Phenomenological Relevance: It provides the theoretical framework for constructing string models that do not rely on unobserved supersymmetry, offering potential pathways to realistic particle physics and cosmology.
Conceptual Clarity: It clarifies the distinction between tachyonic instabilities (spectrum issues) and tadpole instabilities (vacuum energy issues), showing that removing tachyons is not sufficient for stability.
New Vacuum Classes: It highlights a new class of string vacua (codimension-one, singular boundaries) that arise naturally from the interplay of gravity and SUSY breaking, challenging the traditional view that string vacua must be smooth, supersymmetric manifolds.

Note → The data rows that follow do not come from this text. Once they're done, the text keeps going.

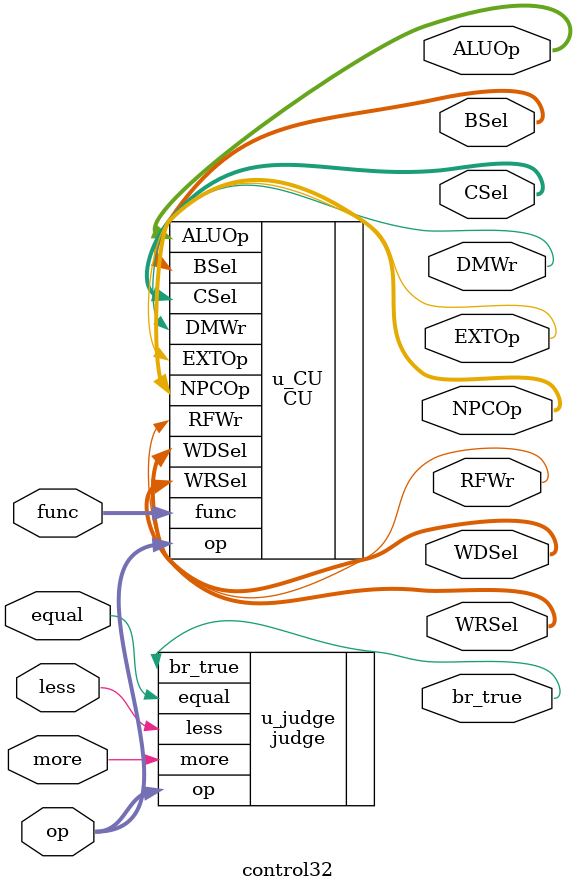
<source format=v>
`timescale 1ns / 1ps


module control32(
    input [5:0] op,
    input [5:0] func,
    input less,
    input equal,
    input more,
    output [1:0] NPCOp,
    output RFWr,
    output EXTOp,
    output [3:0] ALUOp,
    output DMWr,
    output [1:0] WRSel,
    output [1:0] WDSel,
    output [1:0] BSel,
    output [1:0] CSel,
    output br_true
    );
    CU u_CU(.op(op),.func(func),.NPCOp(NPCOp),.RFWr(RFWr),.EXTOp(EXTOp),.ALUOp(ALUOp),.DMWr(DMWr),.WRSel(WRSel),.WDSel(WDSel),.BSel(BSel),.CSel(CSel));
    
    judge u_judge(.op(op),.equal(equal),.less(less),.more(more),.br_true(br_true));

endmodule

</source>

Open Problems: The paper underscores the lack of a complete, systematic off-shell formulation for non-supersymmetric strings and the difficulty in determining the true endpoint of the Fischler-Susskind flow (i.e., whether a stable, non-supersymmetric vacuum truly exists or if the theory decays).

In summary, the paper argues that while non-supersymmetric strings are mathematically consistent at the perturbative level (if tachyons are removed), they face profound challenges regarding vacuum stability and the existence of static, flat spacetime solutions, pointing toward a landscape dominated by dynamical, time-dependent, or singular geometries.